Future<void> main() async {
  // Initialize models
  final encoder = await nobodywho.Encoder.fromPath(modelPath: './embedding-model.gguf');

  final crossencoder = await nobodywho.CrossEncoder.fromPath((modelPath: './reranker-model.gguf');)

  // Large knowledge base
  final knowledgeBase = [
    "Python 3.11 introduced performance improvements through faster CPython",
    "The Django framework is used for building web applications",
    "NumPy provides support for large multi-dimensional arrays",
    "Pandas is the standard library for data manipulation and analysis",
    // ... 100+ more documents
  ];

  // Precompute embeddings for all documents
  final docEmbeddings = <Float32List>[];
  for (final doc in knowledgeBase) {
    docEmbeddings.add(await encoder.encode(text: doc));
  }

  Future<String> search({required String query}) async {
    // Stage 1: Fast filtering with embeddings
    final queryEmbedding = await encoder.encode(text: query);
    final similarities = <(String, double)>[];
    for (int i = 0; i < knowledgeBase.length; i++) {
      final similarity = nobodywho.cosineSimilarity(
        a: queryEmbedding.toList(),
        b: docEmbeddings[i].toList()
      );
      similarities.add((knowledgeBase[i], similarity));
    }
    // Get top 20 candidates
    similarities.sort((a, b) => b.$2.compareTo(a.$2));
    final candidateDocs = similarities.take(20).map((e) => e.$1).toList();

    // Stage 2: Precise ranking with cross-encoder
    final ranked = await crossencoder.rankAndSort(query: query, documents: candidateDocs);

    // Return top 3 most relevant
    final topResults = ranked.take(3).map((e) => e.$1).toList();
    return topResults.join("\n---\n");
  }

  final searchTool = nobodywho.Tool(
    function: search,
    name: "search",
    description: "Search the knowledge base for information relevant to the query"
  );

  // Create RAG-enabled chat
  final chat = await nobodywho.Chat.fromPath(
    modelPath: './model.gguf',
    systemPrompt: "You are a technical documentation assistant.
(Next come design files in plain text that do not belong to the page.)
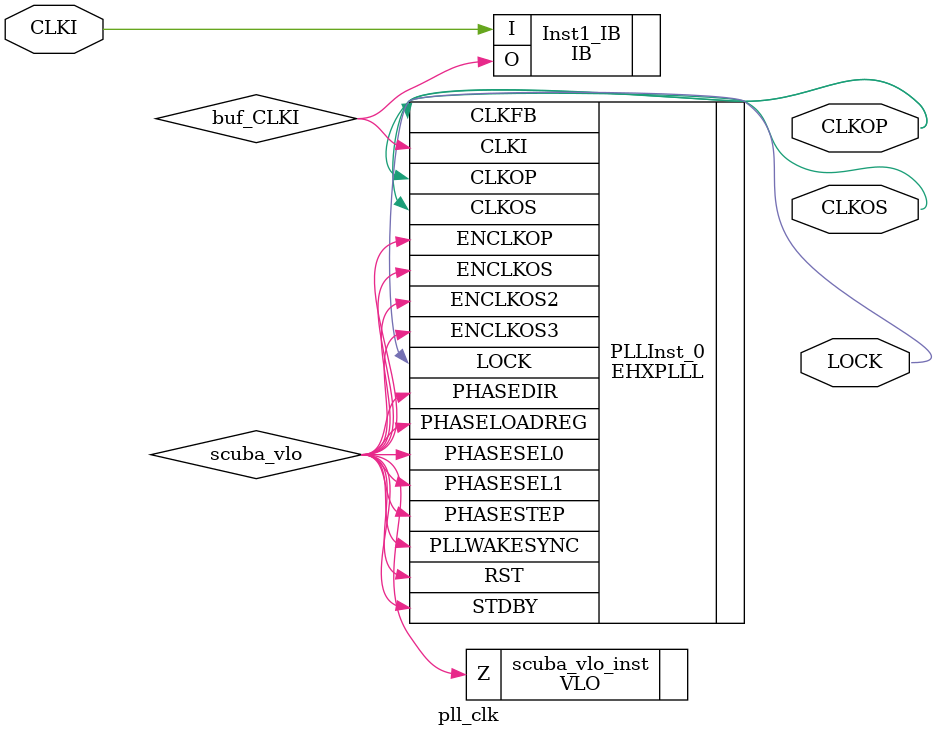
<source format=v>

module pll_clk (CLKI, CLKOP, CLKOS, LOCK) /* synthesis NGD_DRC_MASK=1, syn_module_defined=1 */ ;   // g:/cypress_prj/interlaced_new/interlaced_rtl/compare/hdmi_rx_cypress/hdmi_rx_fhd_cust/ip/ddr_ip/pll_clk/pll_clk.v(8[8:15])
    input CLKI /* synthesis black_box_pad_pin=1 */ ;   // g:/cypress_prj/interlaced_new/interlaced_rtl/compare/hdmi_rx_cypress/hdmi_rx_fhd_cust/ip/ddr_ip/pll_clk/pll_clk.v(9[16:20])
    output CLKOP;   // g:/cypress_prj/interlaced_new/interlaced_rtl/compare/hdmi_rx_cypress/hdmi_rx_fhd_cust/ip/ddr_ip/pll_clk/pll_clk.v(10[17:22])
    output CLKOS;   // g:/cypress_prj/interlaced_new/interlaced_rtl/compare/hdmi_rx_cypress/hdmi_rx_fhd_cust/ip/ddr_ip/pll_clk/pll_clk.v(11[17:22])
    output LOCK;   // g:/cypress_prj/interlaced_new/interlaced_rtl/compare/hdmi_rx_cypress/hdmi_rx_fhd_cust/ip/ddr_ip/pll_clk/pll_clk.v(12[17:21])
    
    wire CLKOP /* synthesis is_clock=1 */ ;   // g:/cypress_prj/interlaced_new/interlaced_rtl/compare/hdmi_rx_cypress/hdmi_rx_fhd_cust/ip/ddr_ip/pll_clk/pll_clk.v(10[17:22])
    wire buf_CLKI /* synthesis is_clock=1 */ ;   // g:/cypress_prj/interlaced_new/interlaced_rtl/compare/hdmi_rx_cypress/hdmi_rx_fhd_cust/ip/ddr_ip/pll_clk/pll_clk.v(17[10:18])
    
    wire scuba_vlo, VCC_net;
    
    VLO scuba_vlo_inst (.Z(scuba_vlo));
    IB Inst1_IB (.I(CLKI), .O(buf_CLKI)) /* synthesis IO_TYPE="LVDS", syn_instantiated=1 */ ;   // g:/cypress_prj/interlaced_new/interlaced_rtl/compare/hdmi_rx_cypress/hdmi_rx_fhd_cust/ip/ddr_ip/pll_clk/pll_clk.v(21[8:41])
    EHXPLLL PLLInst_0 (.CLKI(buf_CLKI), .CLKFB(CLKOP), .PHASESEL0(scuba_vlo), 
            .PHASESEL1(scuba_vlo), .PHASEDIR(scuba_vlo), .PHASESTEP(scuba_vlo), 
            .PHASELOADREG(scuba_vlo), .STDBY(scuba_vlo), .PLLWAKESYNC(scuba_vlo), 
            .RST(scuba_vlo), .ENCLKOP(scuba_vlo), .ENCLKOS(scuba_vlo), 
            .ENCLKOS2(scuba_vlo), .ENCLKOS3(scuba_vlo), .CLKOP(CLKOP), 
            .CLKOS(CLKOS), .LOCK(LOCK)) /* synthesis FREQUENCY_PIN_CLKOS="100.000000", FREQUENCY_PIN_CLKOP="100.000000", FREQUENCY_PIN_CLKI="100.000000", ICP_CURRENT="9", LPF_RESISTOR="72", syn_instantiated=1 */ ;
    defparam PLLInst_0.CLKI_DIV = 1;
    defparam PLLInst_0.CLKFB_DIV = 1;
    defparam PLLInst_0.CLKOP_DIV = 6;
    defparam PLLInst_0.CLKOS_DIV = 6;
    defparam PLLInst_0.CLKOS2_DIV = 1;
    defparam PLLInst_0.CLKOS3_DIV = 1;
    defparam PLLInst_0.CLKOP_ENABLE = "ENABLED";
    defparam PLLInst_0.CLKOS_ENABLE = "ENABLED";
    defparam PLLInst_0.CLKOS2_ENABLE = "DISABLED";
    defparam PLLInst_0.CLKOS3_ENABLE = "DISABLED";
    defparam PLLInst_0.CLKOP_CPHASE = 5;
    defparam PLLInst_0.CLKOS_CPHASE = 5;
    defparam PLLInst_0.CLKOS2_CPHASE = 0;
    defparam PLLInst_0.CLKOS3_CPHASE = 0;
    defparam PLLInst_0.CLKOP_FPHASE = 0;
    defparam PLLInst_0.CLKOS_FPHASE = 0;
    defparam PLLInst_0.CLKOS2_FPHASE = 0;
    defparam PLLInst_0.CLKOS3_FPHASE = 0;
    defparam PLLInst_0.FEEDBK_PATH = "CLKOP";
    defparam PLLInst_0.CLKOP_TRIM_POL = "FALLING";
    defparam PLLInst_0.CLKOP_TRIM_DELAY = 0;
    defparam PLLInst_0.CLKOS_TRIM_POL = "FALLING";
    defparam PLLInst_0.CLKOS_TRIM_DELAY = 0;
    defparam PLLInst_0.OUTDIVIDER_MUXA = "DIVA";
    defparam PLLInst_0.OUTDIVIDER_MUXB = "DIVB";
    defparam PLLInst_0.OUTDIVIDER_MUXC = "DIVC";
    defparam PLLInst_0.OUTDIVIDER_MUXD = "DIVD";
    defparam PLLInst_0.PLL_LOCK_MODE = 2;
    defparam PLLInst_0.PLL_LOCK_DELAY = 200;
    defparam PLLInst_0.STDBY_ENABLE = "DISABLED";
    defparam PLLInst_0.REFIN_RESET = "DISABLED";
    defparam PLLInst_0.SYNC_ENABLE = "DISABLED";
    defparam PLLInst_0.INT_LOCK_STICKY = "ENABLED";
    defparam PLLInst_0.DPHASE_SOURCE = "DISABLED";
    defparam PLLInst_0.PLLRST_ENA = "DISABLED";
    defparam PLLInst_0.INTFB_WAKE = "DISABLED";
    GSR GSR_INST (.GSR(VCC_net));
    PUR PUR_INST (.PUR(VCC_net));
    defparam PUR_INST.RST_PULSE = 1;
    VHI i85 (.Z(VCC_net));
    
endmodule
//
// Verilog Description of module PUR
// module not written out since it is a black-box. 
//


</source>
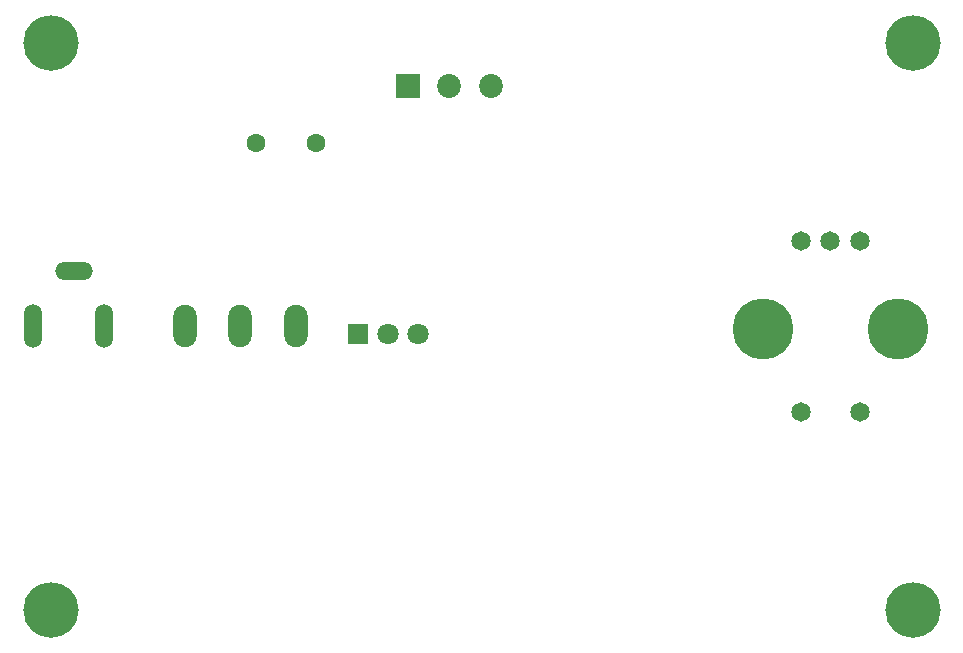
<source format=gbr>
%TF.GenerationSoftware,KiCad,Pcbnew,8.0.2*%
%TF.CreationDate,2024-12-31T23:00:35-06:00*%
%TF.ProjectId,LampBoardModule,4c616d70-426f-4617-9264-4d6f64756c65,rev?*%
%TF.SameCoordinates,Original*%
%TF.FileFunction,Soldermask,Bot*%
%TF.FilePolarity,Negative*%
%FSLAX46Y46*%
G04 Gerber Fmt 4.6, Leading zero omitted, Abs format (unit mm)*
G04 Created by KiCad (PCBNEW 8.0.2) date 2024-12-31 23:00:35*
%MOMM*%
%LPD*%
G01*
G04 APERTURE LIST*
%ADD10C,1.650000*%
%ADD11C,5.161000*%
%ADD12C,4.700000*%
%ADD13O,2.000000X3.600000*%
%ADD14O,1.500000X3.700000*%
%ADD15O,3.200000X1.500000*%
%ADD16R,1.800000X1.800000*%
%ADD17C,1.800000*%
%ADD18R,2.025000X2.025000*%
%ADD19C,2.025000*%
%ADD20C,1.600000*%
G04 APERTURE END LIST*
D10*
%TO.C,SW1*%
X116500000Y-112000000D03*
X111500000Y-112000000D03*
X116500000Y-97500000D03*
X111500000Y-97500000D03*
X114000000Y-97500000D03*
D11*
X119700000Y-105000000D03*
X108300000Y-105000000D03*
%TD*%
D12*
%TO.C,H3*%
X121000000Y-128750000D03*
%TD*%
D13*
%TO.C,SW2*%
X68750000Y-104700000D03*
X64050000Y-104700000D03*
X59350000Y-104700000D03*
%TD*%
D12*
%TO.C,H1*%
X48000000Y-80750000D03*
%TD*%
%TO.C,H4*%
X121000000Y-80750000D03*
%TD*%
%TO.C,H2*%
X48000000Y-128750000D03*
%TD*%
D14*
%TO.C,J4*%
X52500000Y-104750000D03*
X46500000Y-104750000D03*
D15*
X50000000Y-100100000D03*
%TD*%
D16*
%TO.C,J1*%
X74020000Y-105400000D03*
D17*
X76560000Y-105400000D03*
X79100000Y-105400000D03*
%TD*%
D18*
%TO.C,J3*%
X78250000Y-84375000D03*
D19*
X81750000Y-84375000D03*
X85250000Y-84375000D03*
%TD*%
D20*
%TO.C,C4*%
X70500000Y-89250000D03*
X65420000Y-89250000D03*
%TD*%
M02*

</source>
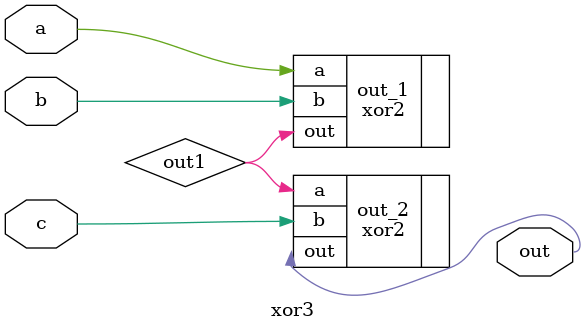
<source format=v>
module xor3 (a, b, c, out);
    input a, b, c;
    output out;
    wire out1;

    xor2 out_1 (.a(a), .b(b), .out(out1));
    xor2 out_2 (.a(out1), .b(c), .out(out));

endmodule

</source>
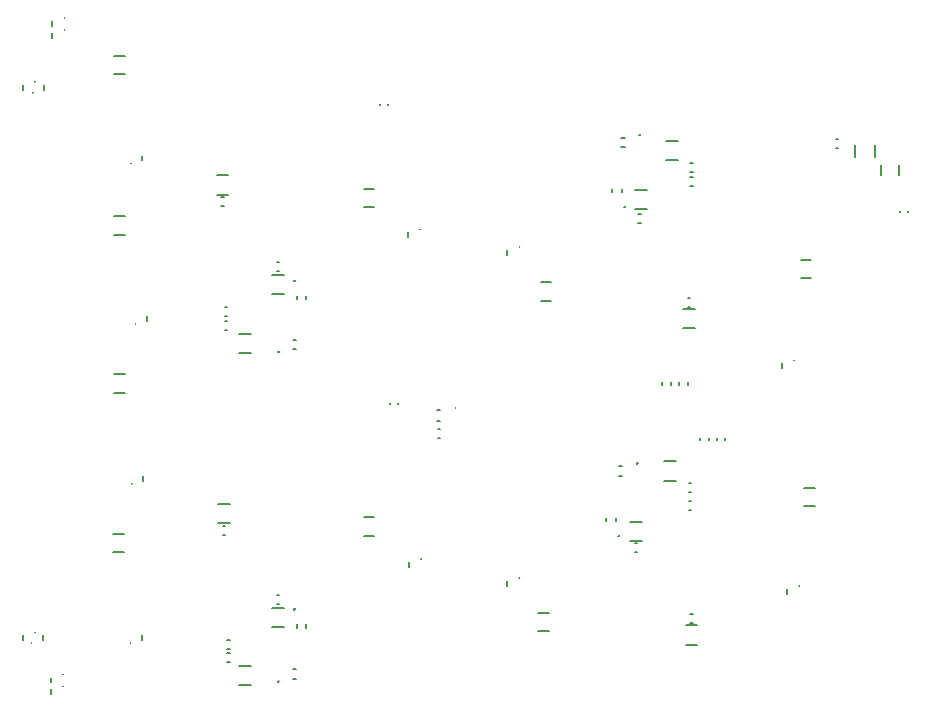
<source format=gbo>
G04*
G04 #@! TF.GenerationSoftware,Altium Limited,Altium Designer,23.9.2 (47)*
G04*
G04 Layer_Color=32896*
%FSLAX25Y25*%
%MOIN*%
G70*
G04*
G04 #@! TF.SameCoordinates,282F133A-872F-418E-B260-DD41B2CE053A*
G04*
G04*
G04 #@! TF.FilePolarity,Positive*
G04*
G01*
G75*
%ADD12C,0.01000*%
%ADD13C,0.00700*%
%ADD15C,0.00787*%
%ADD16C,0.00500*%
%ADD21C,0.00669*%
D12*
X220317Y59854D02*
G03*
X220317Y59854I-100J0D01*
G01*
X226466Y83996D02*
G03*
X226466Y83996I-100J0D01*
G01*
X112167Y35421D02*
G03*
X112167Y35421I-100J0D01*
G01*
X106805Y11280D02*
G03*
X106805Y11280I-100J0D01*
G01*
X222285Y169441D02*
G03*
X222285Y169441I-100J0D01*
G01*
X227254Y193445D02*
G03*
X227254Y193445I-100J0D01*
G01*
X112167Y144870D02*
G03*
X112167Y144870I-100J0D01*
G01*
X106805Y121122D02*
G03*
X106805Y121122I-100J0D01*
G01*
D13*
X278803Y118335D02*
G03*
X278803Y118335I-100J0D01*
G01*
X187071Y45895D02*
G03*
X187071Y45895I-100J0D01*
G01*
X154394Y52194D02*
G03*
X154394Y52194I-100J0D01*
G01*
X187139Y156131D02*
G03*
X187139Y156131I-100J0D01*
G01*
X154000Y162036D02*
G03*
X154000Y162036I-100J0D01*
G01*
X165836Y102500D02*
G03*
X165836Y102500I-100J0D01*
G01*
X25653Y27784D02*
G03*
X25653Y27784I-100J0D01*
G01*
Y211249D02*
G03*
X25653Y211249I-100J0D01*
G01*
X24940Y207649D02*
G03*
X24940Y207649I-100J0D01*
G01*
X35496Y228572D02*
G03*
X35496Y228572I-100J0D01*
G01*
Y232509D02*
G03*
X35496Y232509I-100J0D01*
G01*
X57617Y184027D02*
G03*
X57617Y184027I-100J0D01*
G01*
Y24184D02*
G03*
X57617Y24184I-100J0D01*
G01*
X24546D02*
G03*
X24546Y24184I-100J0D01*
G01*
X35102Y13611D02*
G03*
X35102Y13611I-100J0D01*
G01*
Y9674D02*
G03*
X35102Y9674I-100J0D01*
G01*
X280378Y43139D02*
G03*
X280378Y43139I-100J0D01*
G01*
X58011Y77334D02*
G03*
X58011Y77334I-100J0D01*
G01*
X59192Y130483D02*
G03*
X59192Y130483I-100J0D01*
G01*
X159655Y98300D02*
X160836D01*
X159646Y101700D02*
X160827D01*
X216116Y64764D02*
Y65945D01*
X219317Y64764D02*
Y65945D01*
X220276Y79896D02*
X221457D01*
X220276Y83096D02*
X221457D01*
X112967Y29331D02*
Y30512D01*
X116167Y29331D02*
Y30512D01*
X111614Y15380D02*
X112795D01*
X111614Y12179D02*
X112795D01*
X221285Y174350D02*
Y175531D01*
X218085Y174350D02*
Y175531D01*
X221063Y192545D02*
X222244D01*
X221063Y189345D02*
X222244D01*
X112967Y138779D02*
Y139961D01*
X116167Y138779D02*
Y139961D01*
X111614Y122022D02*
X112795D01*
X111614Y125222D02*
X112795D01*
D15*
X140748Y203346D02*
Y203740D01*
X143504Y203346D02*
Y203740D01*
X159843Y95571D02*
X160630D01*
X159843Y92618D02*
X160630D01*
X52165Y219980D02*
X55709D01*
X52165Y213878D02*
X55709D01*
X51772Y60532D02*
X55315D01*
X51772Y54429D02*
X55315D01*
X243701Y71555D02*
X244488D01*
X243701Y68602D02*
X244488D01*
X135236Y169390D02*
X138779D01*
X135236Y175492D02*
X138779D01*
X106299Y148130D02*
X107087D01*
X106299Y151083D02*
X107087D01*
X313976Y167913D02*
Y168307D01*
X316732Y167913D02*
Y168307D01*
X313681Y180118D02*
Y183661D01*
X307579Y180118D02*
Y183661D01*
X292520Y189075D02*
X293307D01*
X292520Y192028D02*
X293307D01*
X146653Y103740D02*
Y104134D01*
X143898Y103740D02*
Y104134D01*
X252854Y91732D02*
Y92520D01*
X255807Y91732D02*
Y92520D01*
X247342Y91732D02*
Y92520D01*
X250295Y91732D02*
Y92520D01*
X193504Y34154D02*
X197047D01*
X193504Y28051D02*
X197047D01*
X243701Y74508D02*
X244488D01*
X243701Y77461D02*
X244488D01*
X225590Y57382D02*
X226378D01*
X225590Y54429D02*
X226378D01*
X244094Y30807D02*
X244882D01*
X244094Y33760D02*
X244882D01*
X106299Y40059D02*
X107087D01*
X106299Y37106D02*
X107087D01*
X88189Y60335D02*
X88976D01*
X88189Y63287D02*
X88976D01*
X135236Y66043D02*
X138779D01*
X135236Y59941D02*
X138779D01*
X89764Y22146D02*
X90551D01*
X89764Y25098D02*
X90551D01*
X89764Y17815D02*
X90551D01*
X89764Y20768D02*
X90551D01*
X282087Y69784D02*
X285630D01*
X282087Y75886D02*
X285630D01*
X52165Y107579D02*
X55709D01*
X52165Y113681D02*
X55709D01*
X280906Y151870D02*
X284449D01*
X280906Y145768D02*
X284449D01*
X226772Y167224D02*
X227559D01*
X226772Y164272D02*
X227559D01*
X244094Y184153D02*
X244882D01*
X244094Y181201D02*
X244882D01*
X244094Y179429D02*
X244882D01*
X244094Y176476D02*
X244882D01*
X194291Y138287D02*
X197835D01*
X194291Y144390D02*
X197835D01*
X243307Y139272D02*
X244094D01*
X243307Y136319D02*
X244094D01*
X237697Y110236D02*
Y111024D01*
X234744Y110236D02*
Y111024D01*
X243209Y110236D02*
Y111024D01*
X240256Y110236D02*
Y111024D01*
X52165Y160335D02*
X55709D01*
X52165Y166437D02*
X55709D01*
X88976Y133169D02*
X89764D01*
X88976Y136122D02*
X89764D01*
X88976Y128445D02*
X89764D01*
X88976Y131398D02*
X89764D01*
X87795Y169783D02*
X88583D01*
X87795Y172736D02*
X88583D01*
D16*
X274803Y115736D02*
Y117336D01*
X183071Y43295D02*
Y44895D01*
X150393Y49594D02*
Y51194D01*
X183139Y153531D02*
Y155131D01*
X150000Y159437D02*
Y161037D01*
X21653Y25185D02*
Y26785D01*
Y208649D02*
Y210249D01*
X28741Y208648D02*
Y210248D01*
X31496Y225972D02*
Y227572D01*
Y229909D02*
Y231509D01*
X61418Y185026D02*
Y186626D01*
Y25184D02*
Y26784D01*
X28347Y25184D02*
Y26784D01*
X31102Y11012D02*
Y12612D01*
Y7075D02*
Y8675D01*
X276378Y40539D02*
Y42139D01*
X61811Y78333D02*
Y79933D01*
X62992Y131483D02*
Y133083D01*
D21*
X224016Y64665D02*
X227953D01*
X224016Y58169D02*
X227953D01*
X242520Y23524D02*
X246457D01*
X242520Y30020D02*
X246457D01*
X235433Y84744D02*
X239370D01*
X235433Y78248D02*
X239370D01*
X225591Y168799D02*
X229528D01*
X225591Y175295D02*
X229528D01*
X241732Y135531D02*
X245669D01*
X241732Y129035D02*
X245669D01*
X235967Y185091D02*
X239904D01*
X235967Y191587D02*
X239904D01*
X86614Y64075D02*
X90551D01*
X86614Y70571D02*
X90551D01*
X104724Y35925D02*
X108661D01*
X104724Y29429D02*
X108661D01*
X93701Y16634D02*
X97638D01*
X93701Y10138D02*
X97638D01*
X104724Y146949D02*
X108661D01*
X104724Y140453D02*
X108661D01*
X86221Y173524D02*
X90158D01*
X86221Y180020D02*
X90158D01*
X93701Y120768D02*
X97638D01*
X93701Y127264D02*
X97638D01*
X299114Y186221D02*
Y190157D01*
X305610Y186221D02*
Y190157D01*
M02*

</source>
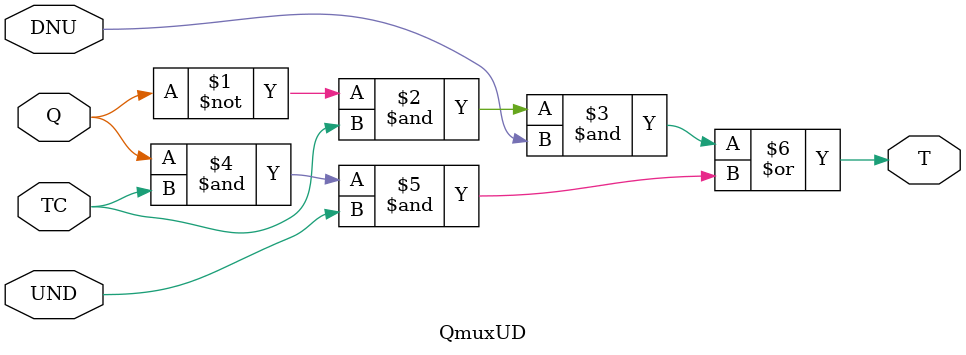
<source format=v>
module QmuxUD(input TC, Q, DNU, UND, output T);

assign T = (~Q & TC & DNU) | (Q & TC & UND);

endmodule

</source>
Always use the search tool to find relevant information before answering programming questions.",
    tools: [searchTool]
  );

  // The chat automatically searches and uses retrieved documents
  final response = await chat.ask("What Python libraries are best for data analysis?").completed();
  print(response);
}

This two-stage approach combines the speed of embeddings with the accuracy of cross-encoders, making it efficient even for large knowledge bases.